Source records

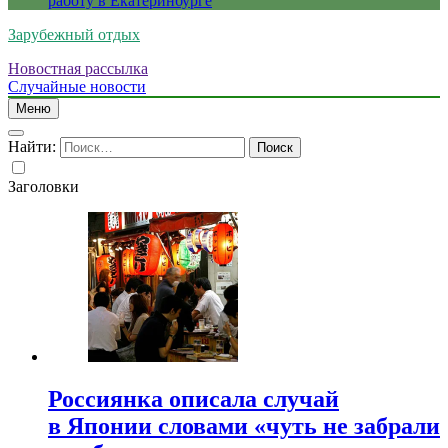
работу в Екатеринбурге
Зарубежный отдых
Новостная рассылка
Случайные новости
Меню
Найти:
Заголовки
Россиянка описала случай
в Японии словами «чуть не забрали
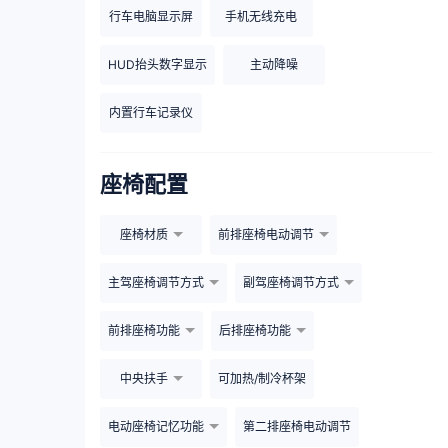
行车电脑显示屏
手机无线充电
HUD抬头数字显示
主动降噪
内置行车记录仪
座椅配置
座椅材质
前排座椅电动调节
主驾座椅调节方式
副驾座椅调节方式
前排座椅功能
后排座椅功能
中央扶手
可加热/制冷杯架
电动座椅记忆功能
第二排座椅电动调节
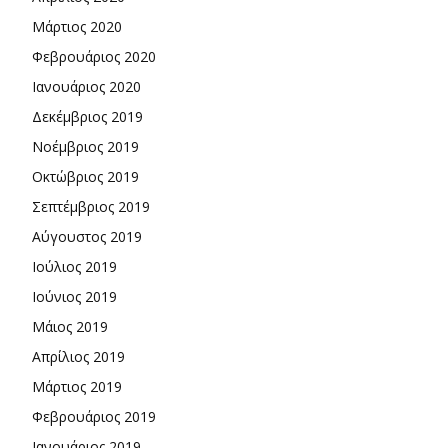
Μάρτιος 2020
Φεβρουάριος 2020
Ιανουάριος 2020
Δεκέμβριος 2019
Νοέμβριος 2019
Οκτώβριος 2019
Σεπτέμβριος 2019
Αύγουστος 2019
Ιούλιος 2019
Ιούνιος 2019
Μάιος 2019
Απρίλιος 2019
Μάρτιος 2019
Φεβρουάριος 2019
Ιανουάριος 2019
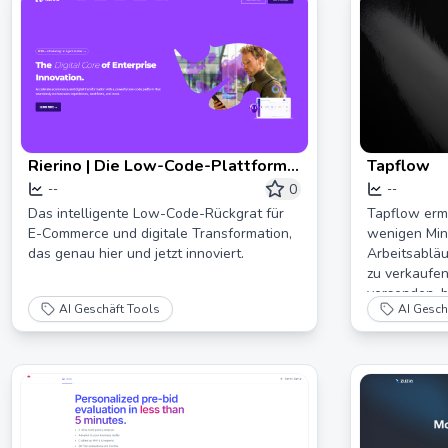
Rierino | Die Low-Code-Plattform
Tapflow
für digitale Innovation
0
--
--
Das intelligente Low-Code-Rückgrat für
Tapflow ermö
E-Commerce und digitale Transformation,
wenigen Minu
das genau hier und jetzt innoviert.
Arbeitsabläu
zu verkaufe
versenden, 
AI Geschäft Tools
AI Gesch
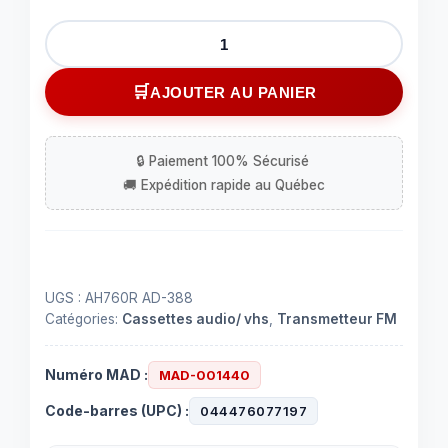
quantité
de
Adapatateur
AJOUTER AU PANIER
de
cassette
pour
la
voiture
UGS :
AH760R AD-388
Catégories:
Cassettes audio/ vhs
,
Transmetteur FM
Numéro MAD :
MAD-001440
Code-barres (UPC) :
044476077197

Aim of the exercise – What the records say must be written out exactly, with none of their pictures.

Response area –
работу в Екатеринбурге
Зарубежный отдых
Новостная рассылка
Случайные новости
Меню
Найти:
Заголовки
Россиянка описала случай
в Японии словами «чуть не забрали
行车电脑显示屏
手机无线充电
HUD抬头数字显示
主动降噪
内置行车记录仪
座椅配置
座椅材质
前排座椅电动调节
主驾座椅调节方式
副驾座椅调节方式
前排座椅功能
后排座椅功能
中央扶手
可加热/制冷杯架
电动座椅记忆功能
第二排座椅电动调节
Μάρτιος 2020
Φεβρουάριος 2020
Ιανουάριος 2020
Δεκέμβριος 2019
Νοέμβριος 2019
Οκτώβριος 2019
Σεπτέμβριος 2019
Αύγουστος 2019
Ιούλιος 2019
Ιούνιος 2019
Μάιος 2019
Απρίλιος 2019
Μάρτιος 2019
Φεβρουάριος 2019
Ιανουάριος 2019
Rierino | Die Low-Code-Plattform
Tapflow
für digitale Innovation
0
--
--
Das intelligente Low-Code-Rückgrat für
Tapflow ermö
E-Commerce und digitale Transformation,
wenigen Minu
das genau hier und jetzt innoviert.
Arbeitsabläu
zu verkaufe
versenden, 
AI Geschäft Tools
AI Gesch
quantité
de
Adapatateur
AJOUTER AU PANIER
de
cassette
pour
la
voiture
UGS :
AH760R AD-388
Catégories:
Cassettes audio/ vhs
,
Transmetteur FM
Numéro MAD :
MAD-001440
Code-barres (UPC) :
044476077197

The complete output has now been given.